SOURCE EXCERPT:
* begin *

Model updates happen simultaneously in all workers.
At the end of each epoch, Ray aggregates metrics and checkpoints.
print(results)
Result(
metrics={'loss': 0.11681061757213258, 'epoch': 9},
path='/leonardo_scratch/large/userinternal/mviscia1/ray_checkpoint/TorchTrainer_2026-01-29_12-28-55/TorchTrainer_b2288_00000_0_2026-01-29_12-28-55',
filesystem='local',
checkpoint=Checkpoint(filesystem=local, path=/leonardo_scratch/large/userinternal/mviscia1/ray_checkpoint/TorchTrainer_2026-01-29_12-28-55/TorchTrainer_b2288_00000_0_2026-01-29_12-28-55/checkpoint_000009)
)
# Plot Loss training progress
plt.plot(results.metrics_dataframe['epoch'], results.metrics_dataframe['loss'], label='Training Loss')
plt.xlabel('Epoch')
plt.ylabel('Loss')
plt.title('Training progress')
plt.legend()
plt.show()
Test the model
# Define a Ray Actor for inference
@ray.remote(num_cpus=1) # Use num_cpus=1 for CPU-based inference
class InferenceWorker:
def __init__(self, checkpoint_path):
# Load model
self.device = "cuda" if torch.cuda.is_available() else "cpu"
self.model = resnet18(num_classes=10)
self.model.conv1 = torch.nn.Conv2d(1, 64, kernel_size=(7, 7), stride=(2, 2), padding=(3, 3), bias=False)
self.model.load_state_dict(torch.load(checkpoint_path, map_location=self.device))
self.model.to(self.device)
self.model.eval()
def predict(self, image):
print(self.device)
image = image.to(self.device)
with torch.no_grad():
output = self.model(image)
_, predicted = torch.max(output, 1)
return predicted.item()
# Path to trained model checkpoint
### Change with the path you obtained from the previous cell with print(results))
checkpoint_path = "/leonardo_scratch/large/userinternal/mviscia1/ray_checkpoint/TorchTrainer_2026-01-28_14-14-51/TorchTrainer_5486a_00000_0_2026-01-28_14-14-51/checkpoint_000009/model.pt"
# Prepare test dataset
transform = Compose([ToTensor(), Normalize((0.5,), (0.5,))])
data_dir = "/leonardo_scratch/fast/tra26_castiel2/data/data_FashionMNIST"
test_data = FashionMNIST(root=data_dir, train=False, download=False, transform=transform)
test_loader = DataLoader(test_data, batch_size=1, shuffle=False)

* end *

EXERCISE SET:
1 - Answer these questions about the Ray training excerpt, using the same letters for your answers.
(a) What loss value appears in the printed result metrics?
(b) How many CPUs does the inference actor request?
(c) What batch size does the test data loader use?
2 - Reproduce a passage of the Ray training excerpt word for word, starting at the words "self.model = resnet18(num_classes=10)" and ending after the words "image = image.to(self.device)".
3 - Carry on the Ray training excerpt, picking up right after its last line.

DATA PROVIDED:
* begin *

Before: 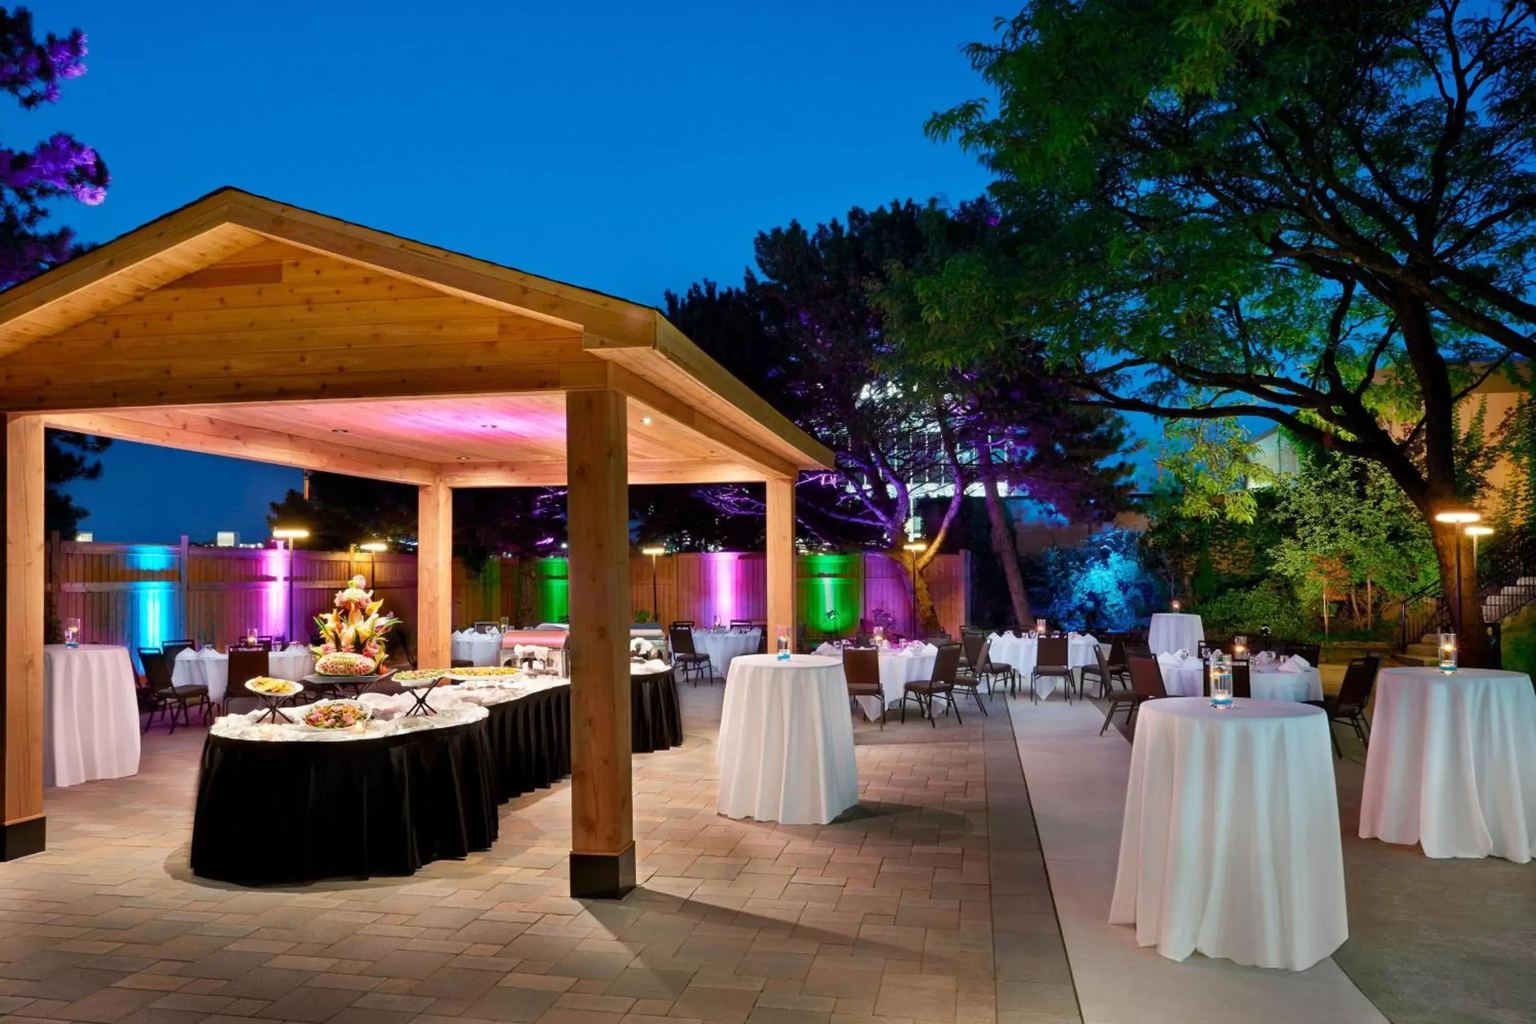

* end *

RESPONSES TO THE EXERCISE:
1 -
(a) 0.11681061757213258
(b) 1
(c) 1

2 -
self.model = resnet18(num_classes=10)
self.model.conv1 = torch.nn.Conv2d(1, 64, kernel_size=(7, 7), stride=(2, 2), padding=(3, 3), bias=False)
self.model.load_state_dict(torch.load(checkpoint_path, map_location=self.device))
self.model.to(self.device)
self.model.eval()
def predict(self, image):
print(self.device)
image = image.to(self.device)

3 -
len(test_data)
10000
# Create multiple inference workers
num_workers = 12 # Adjust based on your resources
workers = [InferenceWorker.remote(checkpoint_path) for _ in range(num_workers)]
# Distribute inference across workers
futures = []
labels_list = []
for i, (images, labels) in enumerate(test_loader):
worker = workers[i % num_workers] # Distribute workload
futures.append(worker.predict.remote(images))
labels_list.append(labels.item())
# Gather predictions
predictions = ray.get(futures)
# Print first 10 predictions
for i, pred in enumerate(predictions[:10]):
print(f"Sample {i}: Predicted Label: {pred}, Actual Label: {test_data.targets[i].item()}")
# Compute accuracy
correct = sum(p == l for p, l in zip(predictions, labels_list))
accuracy = correct / len(test_data)
print(f"Model Accuracy: {accuracy * 100:.2f}%")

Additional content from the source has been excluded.